2010: The Year of Indecision
America has just lived through the year of leak, whether it was oil in the Gulf of Mexico or the publication of once-secret diplomatic cables. 2010 will go down Australia as the year of indecision. The federal election ended with a hung parliament. Then it took more than two weeks for the trio of regional MPs, the so-called Three Amigos, to make up their mind as to who should emerge the victor. Even the leadership coup against the former prime minister was born of equivocation, since support for him started to fall off most dramatically when he demonstrated political hesitancy and retreated from his commitment to attach a price to carbon. Having called climate change the greatest moral challenge facing the world, Kevin Rudd had second thoughts and decided to delay the introduction of the emissions trading scheme.
Similarly, the Labor government announced a windfall tax on the super profits of the mining companies, and then backed down in the face of a multi-million dollar campaign from the resources sector, led by BHP Billiton and Rio Tinto.
In deciding whether to challenge Kevin Rudd, Julia Gillard apparently agonised over whether to wield the knife. Then she apparently could not decide whether she should appear before the electorate as the "real Julia" or an alternative model dreamt up by her image-makers.
The former Liberal leader Malcolm Turnbull decided to retire from parliament, only to change his mind a few months later.
In state politics, as well, the whiff of indecision was in the air. The Tasmanian state election produced another hung parliament, with the Greens once again holding the balance of power. Polls in Victoria and South Australia were also knife-edge affairs.

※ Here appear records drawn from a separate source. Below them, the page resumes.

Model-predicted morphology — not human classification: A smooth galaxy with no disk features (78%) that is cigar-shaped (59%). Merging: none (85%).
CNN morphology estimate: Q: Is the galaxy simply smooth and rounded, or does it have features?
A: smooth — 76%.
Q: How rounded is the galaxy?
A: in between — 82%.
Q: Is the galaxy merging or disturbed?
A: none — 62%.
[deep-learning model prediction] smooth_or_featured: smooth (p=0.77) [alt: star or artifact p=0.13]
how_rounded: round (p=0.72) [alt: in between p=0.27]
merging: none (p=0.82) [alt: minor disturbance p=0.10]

In politics, hardly anything was clear-cut. The Greens ended the year in a more powerful position than ever before, with their first elected MP in the House of Representatives, the prospect of holding the balance of power in the Senate and genuine influence over the legislative agenda of the Gillard minority government. However, climate change, the party's signature issue, slipped a long way down the national agenda.

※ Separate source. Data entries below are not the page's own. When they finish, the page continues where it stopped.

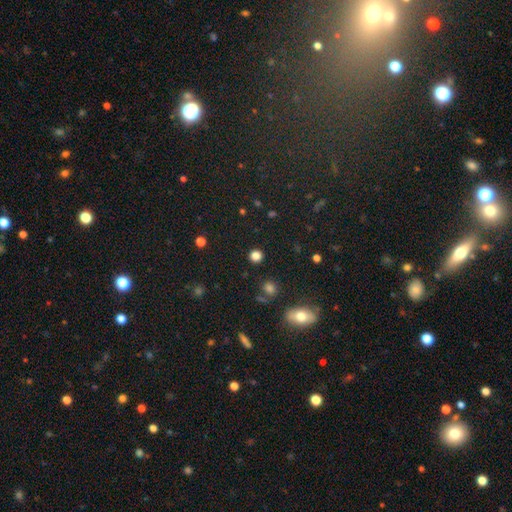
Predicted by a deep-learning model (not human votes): A smooth galaxy with no disk features (82%) that is round (90%). Merging: none (90%).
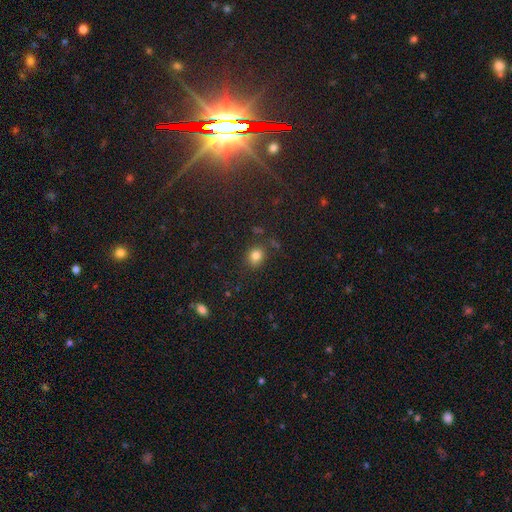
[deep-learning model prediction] smooth_or_featured: smooth (p=0.80) [alt: star or artifact p=0.13]
how_rounded: round (p=0.67) [alt: in between p=0.32]
merging: none (p=0.79) [alt: minor disturbance p=0.13]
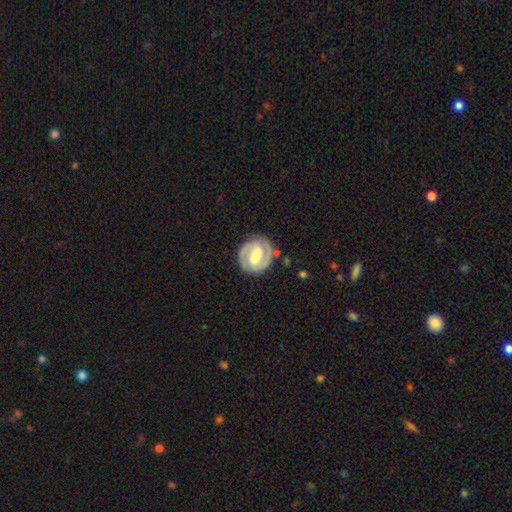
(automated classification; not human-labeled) This is clearly a featured or disk galaxy (81%). It is clearly not viewed edge-on (98%). Bar: possibly strong (51%). Spiral arm pattern: clearly yes (92%). Spiral arm count: clearly 2 (89%). Spiral winding: possibly tight (56%). Central bulge: possibly moderate (47%). Merging: clearly none (83%).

When it came to the economy, the Reserve Bank of Australia could not quite decide on the strength of the recovery, veering between worries about inflationary pressures, a sign of overheating, and slower-than-expected growth. It continued its policy of raising interest rates from their emergency, post-GFC levels, but haltingly and with great caution.
In sport, the Aussie Rules grand final ended in a draw for only the third time in history. The Australian cricket selectors took until the third test in Perth to settle on their best eleven to face England in the Ashes. And they still didn't seem to have a clue as to who should succeed Shane Warne as the team's frontline spinner. Australian athletes equivocated over whether to compete at the Delhi Commonwealth Games, and then ended up at the top of the medal when they got there.

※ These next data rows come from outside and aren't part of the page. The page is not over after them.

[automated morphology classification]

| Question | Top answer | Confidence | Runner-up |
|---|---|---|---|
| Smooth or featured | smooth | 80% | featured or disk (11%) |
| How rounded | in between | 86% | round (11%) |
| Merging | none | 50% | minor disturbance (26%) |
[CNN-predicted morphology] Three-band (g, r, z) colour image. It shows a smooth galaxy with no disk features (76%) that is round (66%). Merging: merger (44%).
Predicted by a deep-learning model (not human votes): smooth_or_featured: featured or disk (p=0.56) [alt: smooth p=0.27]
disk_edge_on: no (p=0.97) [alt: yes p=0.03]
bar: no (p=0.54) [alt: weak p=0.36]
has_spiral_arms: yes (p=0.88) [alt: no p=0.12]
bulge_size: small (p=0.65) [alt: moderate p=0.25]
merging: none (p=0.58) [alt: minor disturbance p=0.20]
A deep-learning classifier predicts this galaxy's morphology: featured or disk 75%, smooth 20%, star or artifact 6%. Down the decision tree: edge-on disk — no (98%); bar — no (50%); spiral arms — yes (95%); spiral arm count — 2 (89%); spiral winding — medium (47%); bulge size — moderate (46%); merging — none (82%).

In national affairs, the Big Dry, Australia's worst drought in a century, finally came to an end. But then farmers were hit by floods in November and December, causing enormous crop damage.
On the diplomatic front, Julia Gillard signalled that she would not be such a consequential figure on the world stage as her predecessors John Howard and Kevin Rudd, and be more of a stay-at-home prime minister.
But Julian Assange, the founder of WikiLeaks and the world's most talked about Australian, filled the gap. When it came to Australians punching above their weight, Assange was the undisputed champion.
Australia got its first saint, Mary MacKillop - to cheers of Aussie Aussie Aussie, Oi, Oi, Oi at the Vatican - but lost its most celebrated singer, Dame Joan Sutherland, La Stupenda.
Some of the major stories of the year happened over the Tasman. There was the Christchurch earthquake in September, which mercifully did not claim any lives. Then, in November, came the Pike River Coal Mine disaster, in which 29 miners lost their lives.
Qantas, the Flying Kangaroo, had another difficult year with the ash cloud in Europe, the temporary grounding of its A380 fleet after an engine explosion outside of Singapore and, most recently, the snowfall in Britain.
In the year that the Melbourne gangster Carl Williams was killed in a high security prison in Victoria, Animal Kingdom, a brilliant movie based on a Melbourne crime family, became the Australian film of the year.
The Sydney Opera House played host to the teenage sailing sensation Jessica Watson after her circumnavigation of the globe, thousands of naked Sydneysiders posing for Spencer Tunick, hundreds of dogs for an open-air concert of canine music, and a bevy of Aussie A-list stars for the arrival of Queen Oprah.
Oprah helped fill a few news pages during her visit in early December, and so, too, did Shane Warne. His reported dalliance with the British actress Elizabeth Hurley was tabloid heaven both here and in Britain. How about that for an Australian punching above his weight?